Alas, the project draws too little from Christianity’s first 1400 years; accounts from Paul, Constantine, and Augustine are the only selections. The absence of St Patrick’s Confession is one obvious omission. I also looked in vain for sources from the traditions of Eastern Christianity. The collection essentially begins with entries from the fifteenth through eighteenth centuries. Luther, Ignatius of Loyola, Calvin, Teresa of Avila, Pascal, Edwards, and Wesley are featured, along with others.
The nineteenth-century collection ranges wider. Finney, Sojourner Truth, Livingstone, Tolstoy, Booth, and Francis Thompson’s powerful poem are among its notable entries.
Some twentieth-century accounts are substantial—such as those from Albert Schweitzer, E. Stanley Jones, Samuel Shoemaker, C.S. Lewis, Malcolm Muggeridge, and Alexandr Solzhenitsyn. Other accounts will appeal to popular Christianity, but the accounts from Billy Sunday, Oral Roberts, and several others may or may not loom significantly a century from now. Several entries, such as those from Bono and Bill Wilson (a founder of Alcoholics Anonymous) are notable for as far as we can imagine.

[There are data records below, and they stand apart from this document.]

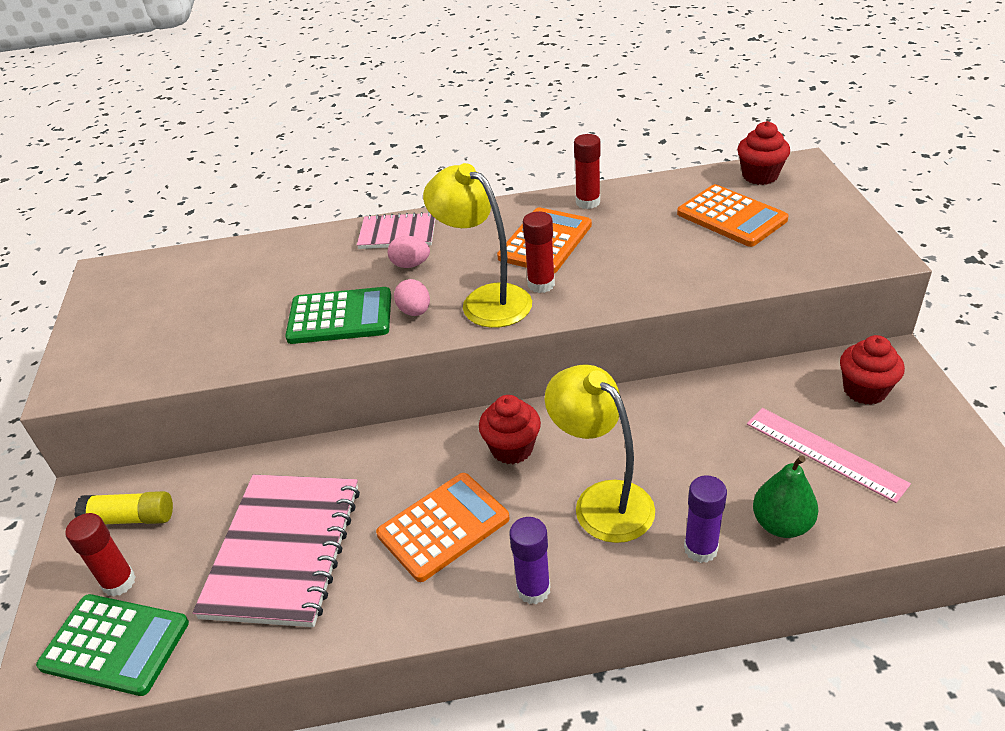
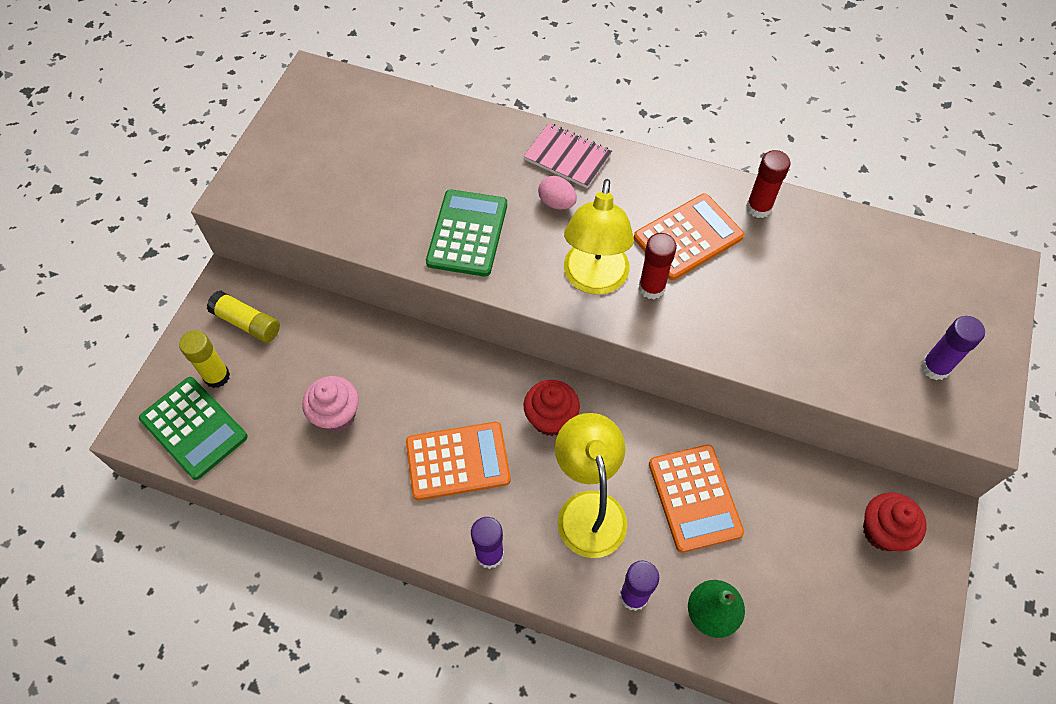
camera: 25 degrees right, 20 degrees up
(119, 582) = (217, 376): red glue stick -> yellow glue stick
(284, 550) = (336, 415): pink notebook -> pink cupcake
(340, 317) = (467, 233): green calculator -> green calculator turned 105 degrees counterclockwise
(415, 311) = (529, 260): pink egg -> none
(485, 300) = (594, 280): yellow lamp -> yellow lamp turned 150 degrees counterclockwise
(731, 217) = (879, 299): orange calculator -> orange calculator (694, 498)
(760, 176) = (948, 260): red cupcake -> none
(811, 238) = (934, 367): none -> purple glue stick
(825, 453) = (797, 571): pink ruler -> none

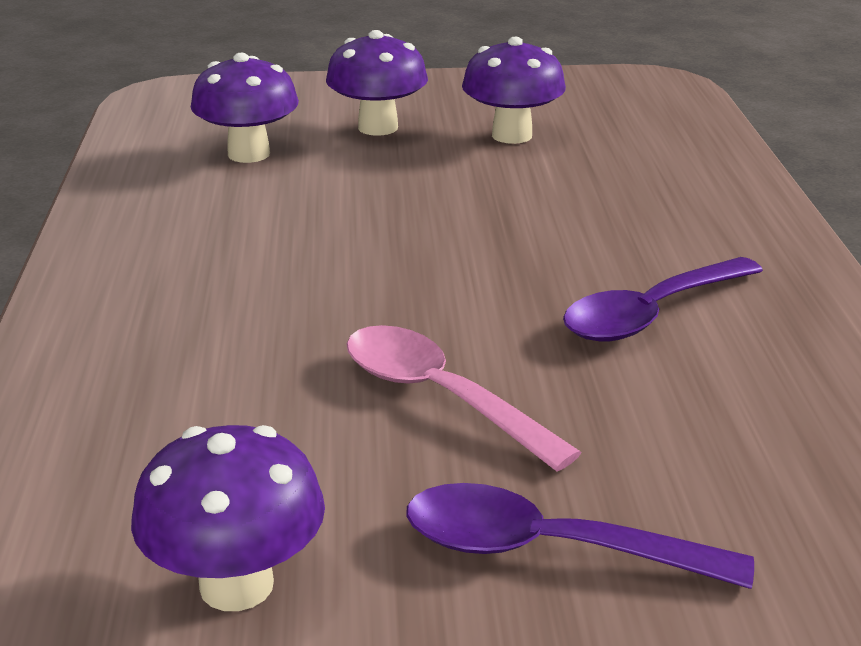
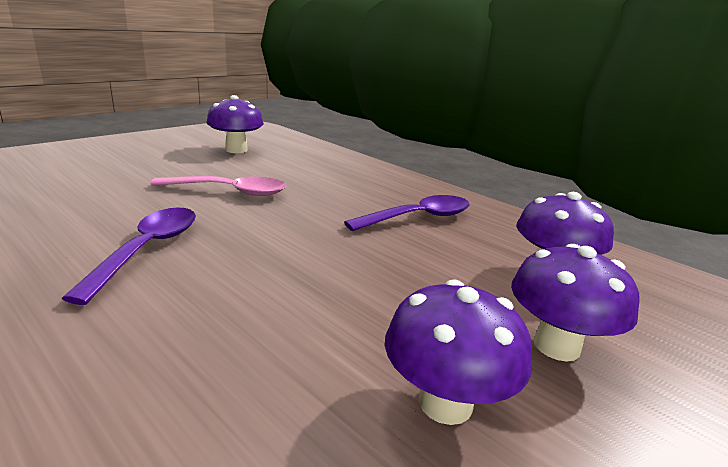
camera: 135 degrees right, 5 degrees down
(548, 549) = (147, 169): purple spoon -> purple spoon (418, 218)

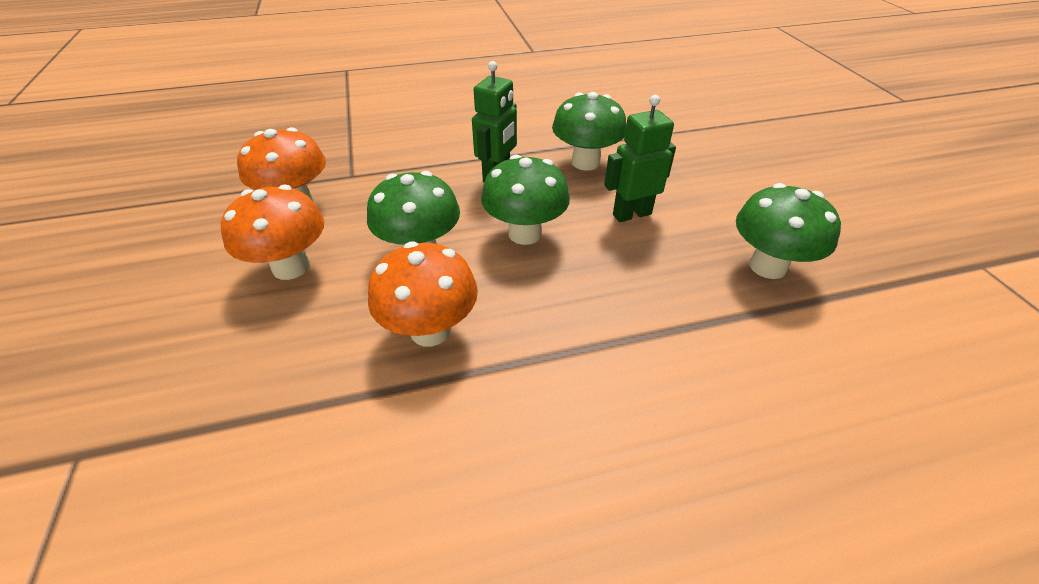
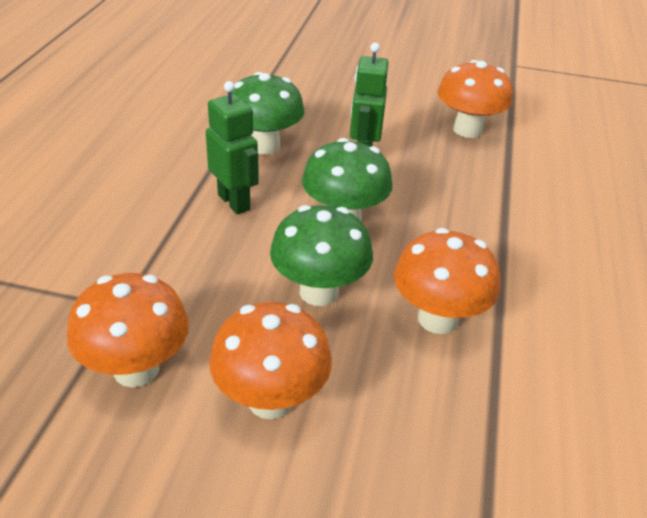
camera: 65 degrees left, 5 degrees down
(767, 266) = (467, 130): green mushroom -> orange mushroom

Muller’s Finding God will be helpful to a whole generation of Christian leaders. It is positioned between books that focus, on the one hand, on a much wider range of religious and worldview conversions and, on the other, more narrowly focused collections such as Rebecca Vitz Cherico’s Atheist to Catholic: 11 Stories of Conversion (Servant Books, 2011).
One could wish, of course, that other Christian leaders had left us their stories, but Finding God is a better collection than we could have reasonably hoped for. Oh, if you read it, do NOT neglect to read Muller’s own story, shared as an “Afterword.”